So, let me ask, what would you do if you were the new owner of the man’s suit?
• Would you bring it back … or, at least, send the cash?
• Would you keep the suit? After all, you bought it. That suit, along with its contents, rightfully belong to you.
• Would you keep the suit since that money is obviously God’s way of rewarding you for being so good and punishing the man for being so bad?
We all know what we ought to do, what we should do. Of course, on the night Jesus was betrayed, His disciples knew what they were supposed to do. They knew because Jesus told them: they were supposed to stay awake and pray that they might avoid temptation.
They knew what they were supposed to do, and they didn’t do it.
Sort of like us. No, I don’t know your particulars, but I know each of us misses the mark when it comes to doing the right thing, which is why Jesus was born into this world filled with people who don’t always do what is right.

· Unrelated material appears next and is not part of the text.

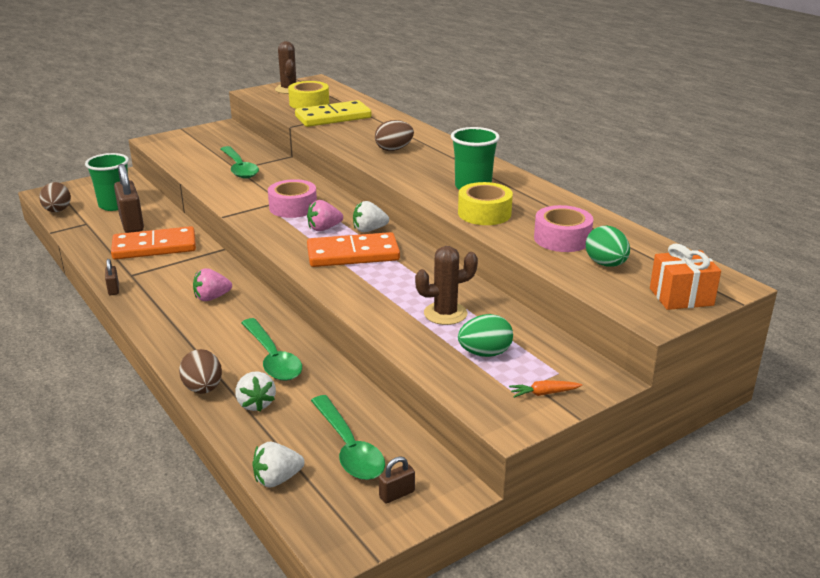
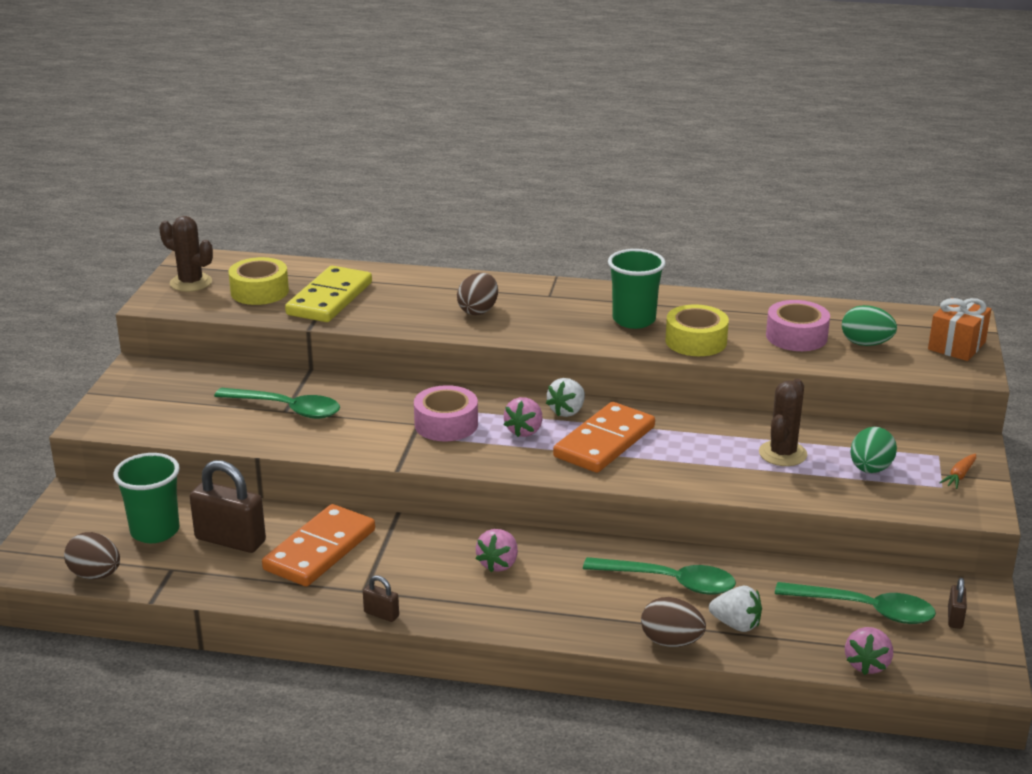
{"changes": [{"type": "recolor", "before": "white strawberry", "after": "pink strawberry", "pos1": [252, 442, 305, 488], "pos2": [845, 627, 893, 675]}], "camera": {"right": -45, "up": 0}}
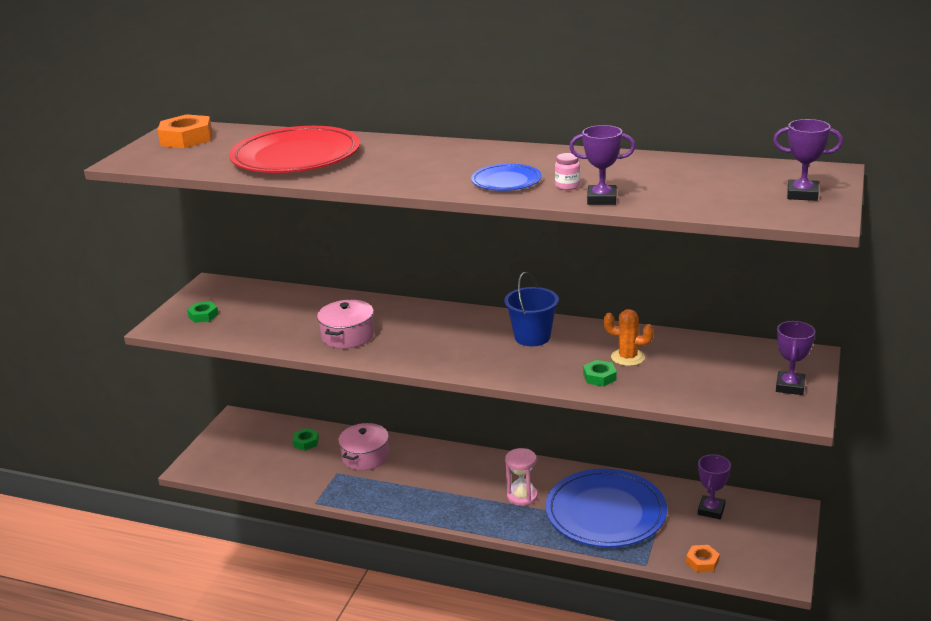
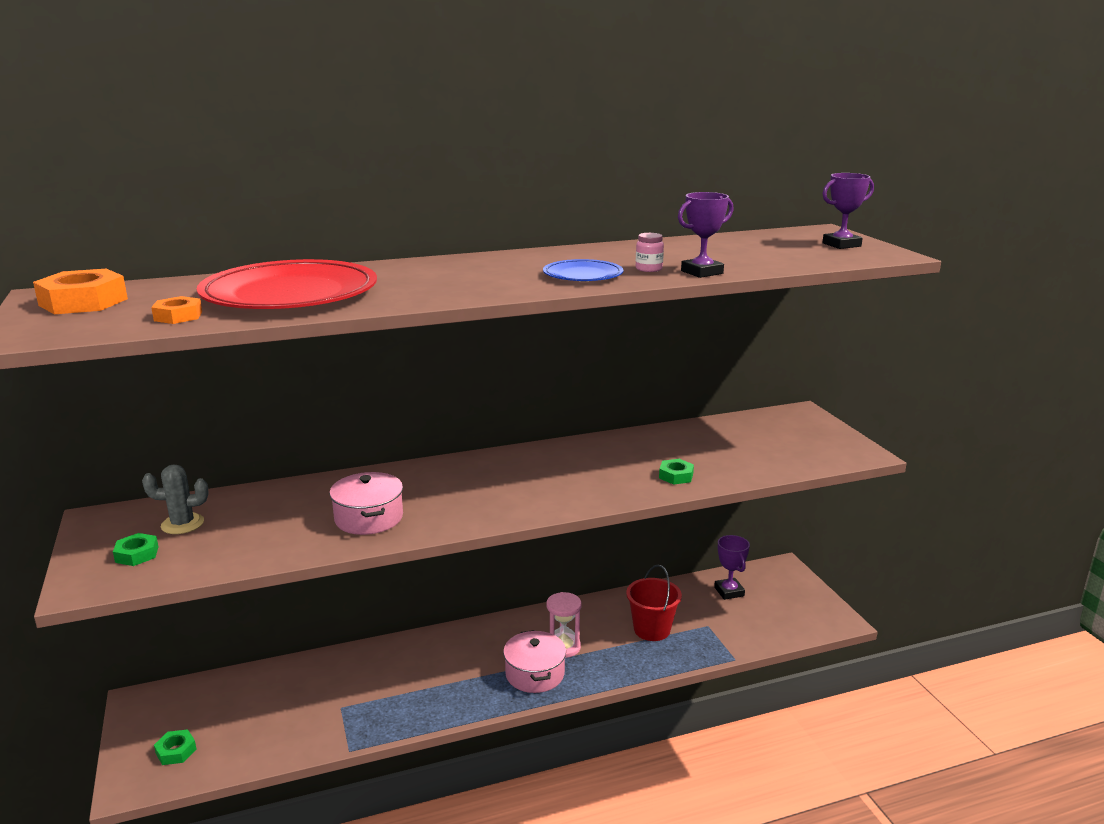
{"changes": [{"type": "insert", "after": "grey cactus", "pos2": [142, 464, 209, 534]}, {"type": "move", "before": "orange nut", "pos1": [686, 545, 720, 573], "pos2": [151, 296, 202, 324]}, {"type": "move", "before": "green nut", "pos1": [293, 428, 319, 451], "pos2": [154, 729, 196, 765]}, {"type": "move", "before": "pink pot", "pos1": [338, 423, 389, 471], "pos2": [503, 630, 566, 693]}, {"type": "replace", "before": "blue plate", "after": "red bucket", "pos1": [545, 469, 667, 547], "pos2": [626, 565, 682, 641]}, {"type": "delete", "before": "blue bucket", "pos1": [504, 272, 559, 346]}, {"type": "delete", "before": "orange cactus", "pos1": [604, 309, 654, 366]}, {"type": "delete", "before": "purple trophy", "pos1": [776, 321, 815, 395]}], "camera": {"right": -40, "up": -5}}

Most certainly He came to save them from sin, death and devil. But He also came to save us from ourselves — and, by the Holy Spirit’s power, maybe transform us so tomorrow we will do the right thing.
THE PRAYER: Dear Lord, all too often I know the right path and choose a different one. For this I ask for and rejoice in Jesus’ blood-bought forgiveness. Tomorrow help me so I may do better. This I pray in my Savior’s Name. Amen.